The Right Architecture

A well-designed email infrastructure has clear separation of concerns:

Inbound email
      │
      ▼
 MTA / Mail Gateway          ← Virus scanning, spam filtering,
 (Postfix, Exchange,            policy enforcement happens HERE
  Proofpoint, Mimecast, etc.)
      │
      ▼ (clean, delivered messages only)
 Mailboxes + Email Archive   ← Faithful, tamper-proof storage
                                of what was actually delivered

The archiver receives only messages that passed your security layer. It stores them exactly as they arrived. If a malicious email slips through your gateway — a genuine security failure — the archive records that too, which is exactly what you want: an honest record of what happened.

What About Archiving Old Mailboxes?

A common scenario is importing historical email from mailboxes or PST files into a new archive. Even here, scanning at import time is problematic for the same reasons — you would be modifying the historical record. The correct approach is to import everything as-is, and rely on your endpoint security tooling to prevent any archived malware from being re-executed if it is ever retrieved.
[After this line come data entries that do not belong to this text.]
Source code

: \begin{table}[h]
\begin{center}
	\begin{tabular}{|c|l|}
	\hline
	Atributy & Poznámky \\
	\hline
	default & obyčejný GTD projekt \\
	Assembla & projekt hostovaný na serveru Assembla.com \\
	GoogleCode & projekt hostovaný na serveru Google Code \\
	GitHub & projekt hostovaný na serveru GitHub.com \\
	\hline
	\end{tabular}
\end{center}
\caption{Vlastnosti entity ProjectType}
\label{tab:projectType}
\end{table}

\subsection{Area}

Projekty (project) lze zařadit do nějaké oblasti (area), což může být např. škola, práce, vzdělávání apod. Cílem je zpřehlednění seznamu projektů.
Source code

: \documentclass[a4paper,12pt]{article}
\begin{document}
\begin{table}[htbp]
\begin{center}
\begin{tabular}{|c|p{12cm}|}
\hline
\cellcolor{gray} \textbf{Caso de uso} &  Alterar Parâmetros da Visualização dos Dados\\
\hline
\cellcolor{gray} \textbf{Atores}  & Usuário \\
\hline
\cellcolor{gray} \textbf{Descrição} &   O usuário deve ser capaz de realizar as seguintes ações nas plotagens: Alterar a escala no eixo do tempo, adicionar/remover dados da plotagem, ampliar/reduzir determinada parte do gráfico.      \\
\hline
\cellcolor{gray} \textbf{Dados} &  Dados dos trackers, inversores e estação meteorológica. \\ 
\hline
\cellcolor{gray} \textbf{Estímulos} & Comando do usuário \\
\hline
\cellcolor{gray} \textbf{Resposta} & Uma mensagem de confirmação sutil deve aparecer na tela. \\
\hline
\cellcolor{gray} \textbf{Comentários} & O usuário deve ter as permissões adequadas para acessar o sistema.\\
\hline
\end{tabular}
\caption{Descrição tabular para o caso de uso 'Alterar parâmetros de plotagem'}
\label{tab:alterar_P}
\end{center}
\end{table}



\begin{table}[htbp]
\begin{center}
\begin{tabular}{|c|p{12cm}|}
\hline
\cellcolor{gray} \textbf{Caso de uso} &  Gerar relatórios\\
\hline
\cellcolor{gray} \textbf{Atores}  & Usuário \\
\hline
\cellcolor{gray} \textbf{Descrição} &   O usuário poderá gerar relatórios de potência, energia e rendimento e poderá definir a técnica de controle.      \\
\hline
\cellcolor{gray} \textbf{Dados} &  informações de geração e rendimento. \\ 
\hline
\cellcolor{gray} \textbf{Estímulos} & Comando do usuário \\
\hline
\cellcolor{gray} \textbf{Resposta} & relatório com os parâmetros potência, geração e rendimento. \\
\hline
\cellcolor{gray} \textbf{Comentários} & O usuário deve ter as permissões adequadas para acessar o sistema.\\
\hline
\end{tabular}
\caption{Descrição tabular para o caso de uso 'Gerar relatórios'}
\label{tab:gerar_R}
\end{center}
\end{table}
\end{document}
What the Archive Should Do

Rather than scanning for malware, a well-designed email archive should focus on what it does best:

  • Immutable storage — every message stored exactly as received, with cryptographic integrity verification
  • Indexed, instant retrieval — full-text search across millions of messages in seconds
  • Policy-based retention — automated lifecycle management aligned with your compliance obligations
  • Legal hold — preserving specific messages outside normal retention cycles
  • Access controls — ensuring only authorised users can retrieve sensitive communications
  • Audit trails — recording who accessed what and when

Security scanning is not on that list — and intentionally so.

Summary

Virus scanning in an email archive sounds like a sensible defence-in-depth measure. In reality, it undermines the archive's core function by modifying the record it is meant to preserve. Malware scanning belongs at the MTA and mail gateway layer, where it can block threats before delivery without compromising the integrity of your archived communications. Keep these responsibilities separate and both systems will do their jobs more effectively.

If you are evaluating email archiving solutions, look for strong immutability guarantees, tamper-proof storage, and comprehensive audit logging — not a built-in virus scanner.